[WORK ITEM]:
Go through the entries that follow and count every line with the string "COMPANY". Reply with the number only.

************

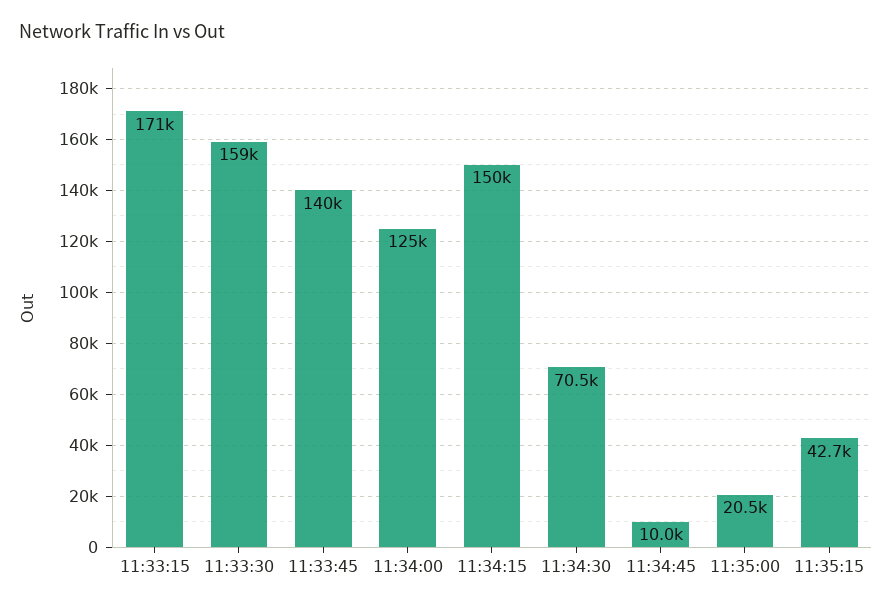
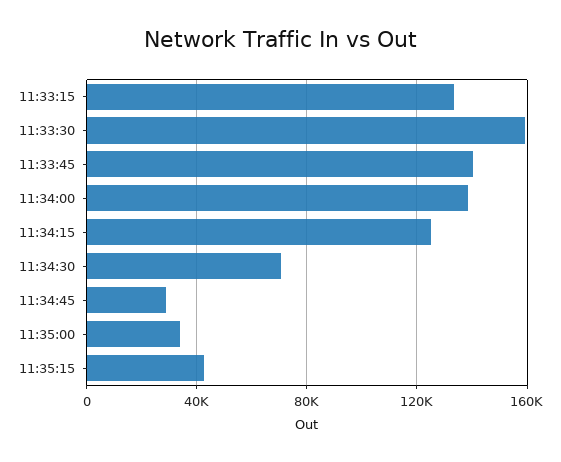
  {
-   "11:33:15": 171000,
+   "11:33:15": 135000,
    "11:33:30": 159000,
    "11:33:45": 140000,
-   "11:34:00": 125000,
+   "11:34:00": 140000,
-   "11:34:15": 150000,
+   "11:34:15": 125000,
    "11:34:30": 70500,
-   "11:34:45": 10000,
+   "11:34:45": 30000,
-   "11:35:00": 20500,
+   "11:35:00": 35000,
    "11:35:15": 42700
  }

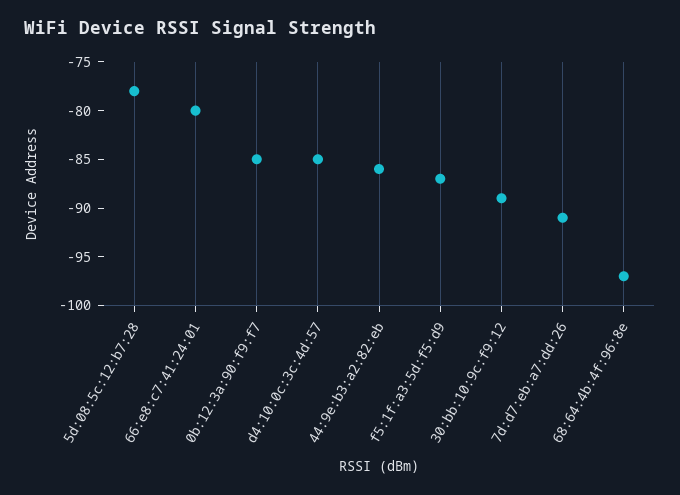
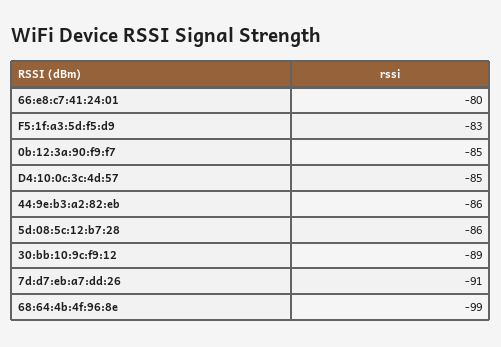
  {
-   "5d:08:5c:12:b7:28": -78,
+   "5d:08:5c:12:b7:28": -86,
    "66:e8:c7:41:24:01": -80,
    "0b:12:3a:90:f9:f7": -85,
    "d4:10:0c:3c:4d:57": -85,
    "44:9e:b3:a2:82:eb": -86,
-   "f5:1f:a3:5d:f5:d9": -87,
+   "f5:1f:a3:5d:f5:d9": -83,
    "30:bb:10:9c:f9:12": -89,
    "7d:d7:eb:a7:dd:26": -91,
-   "68:64:4b:4f:96:8e": -97
+   "68:64:4b:4f:96:8e": -99
  }

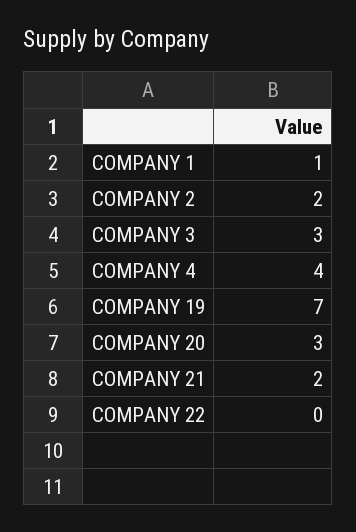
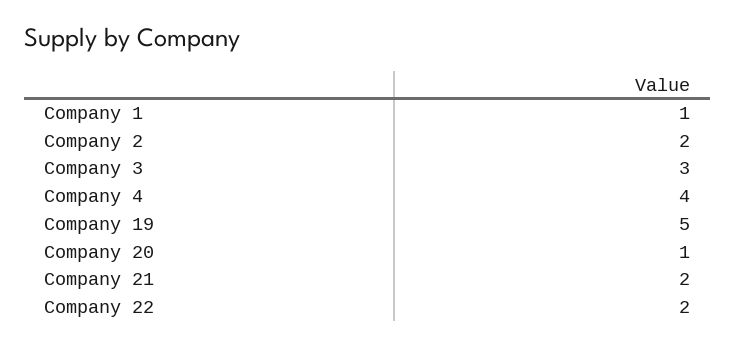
  {
    "COMPANY 1": 1,
    "COMPANY 2": 2,
    "COMPANY 3": 3,
    "COMPANY 4": 4,
-   "COMPANY 19": 7,
+   "COMPANY 19": 5,
-   "COMPANY 20": 3,
+   "COMPANY 20": 1,
    "COMPANY 21": 2,
-   "COMPANY 22": 0
+   "COMPANY 22": 2
  }

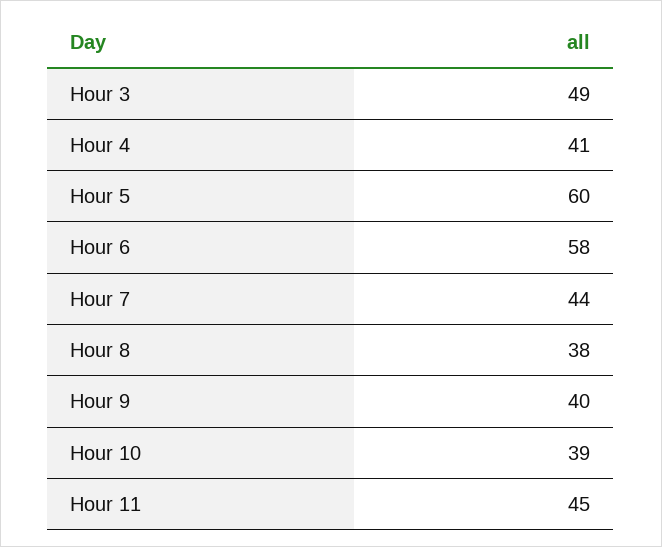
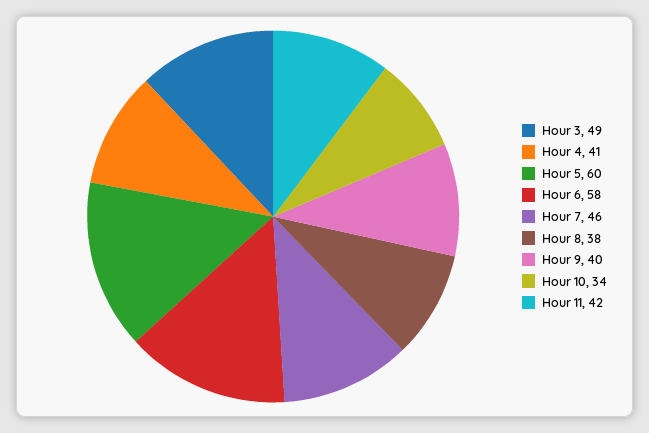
  {
    "Hour 3": 49,
    "Hour 4": 41,
    "Hour 5": 60,
    "Hour 6": 58,
-   "Hour 7": 44,
+   "Hour 7": 46,
    "Hour 8": 38,
    "Hour 9": 40,
-   "Hour 10": 39,
+   "Hour 10": 34,
-   "Hour 11": 45
+   "Hour 11": 42
  }

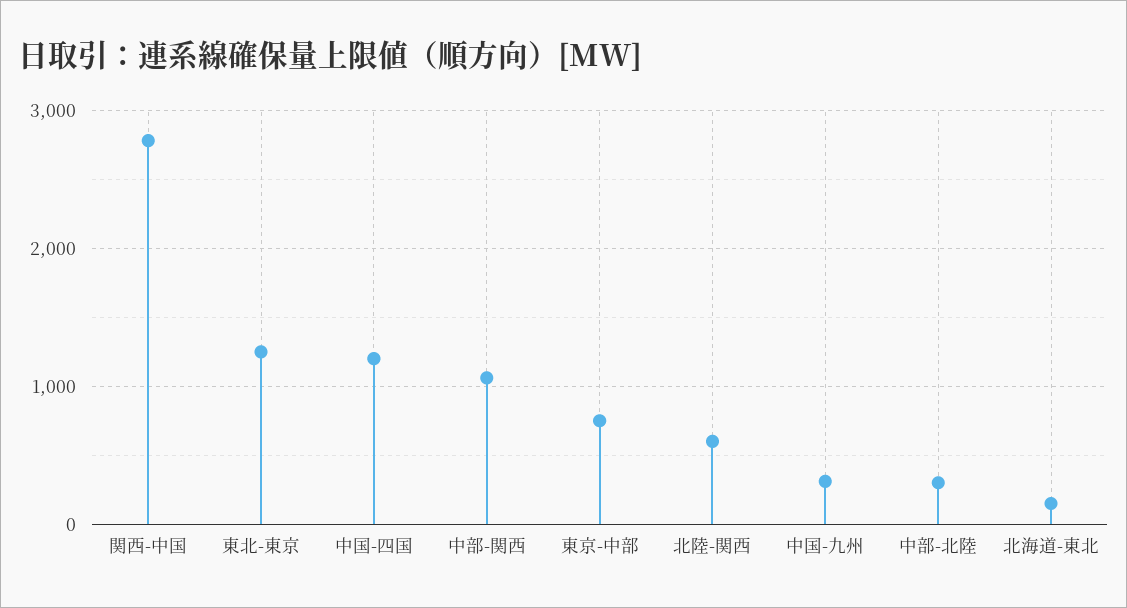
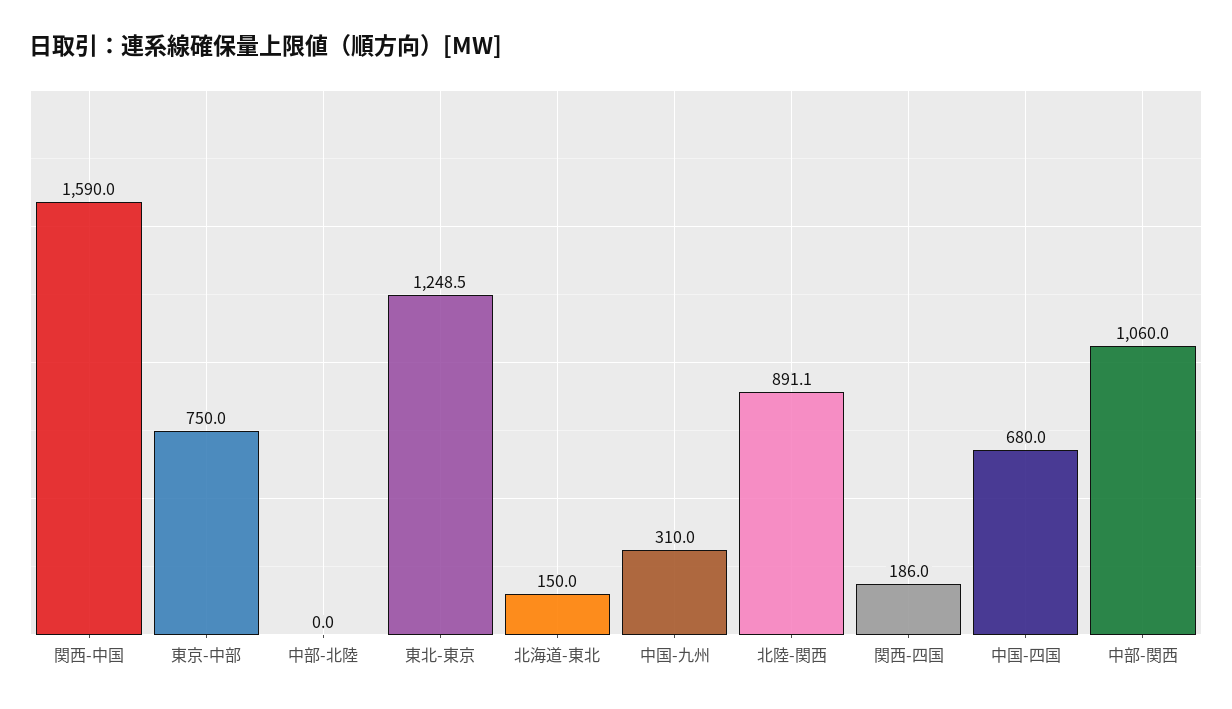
  {
-   "関西-中国": 2800,
+   "関西-中国": 1590,
    "東北-東京": 1248.5,
-   "中国-四国": 1200,
+   "中国-四国": 680,
    "中部-関西": 1060,
    "東京-中部": 750,
-   "北陸-関西": 600,
+   "北陸-関西": 891.1,
    "中国-九州": 310,
-   "中部-北陸": 300,
+   "中部-北陸": 0,
-   "北海道-東北": 150
+   "北海道-東北": 150,
+   "関西-四国": 186
  }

************

[OUTPUT FOR THIS TASK]:
11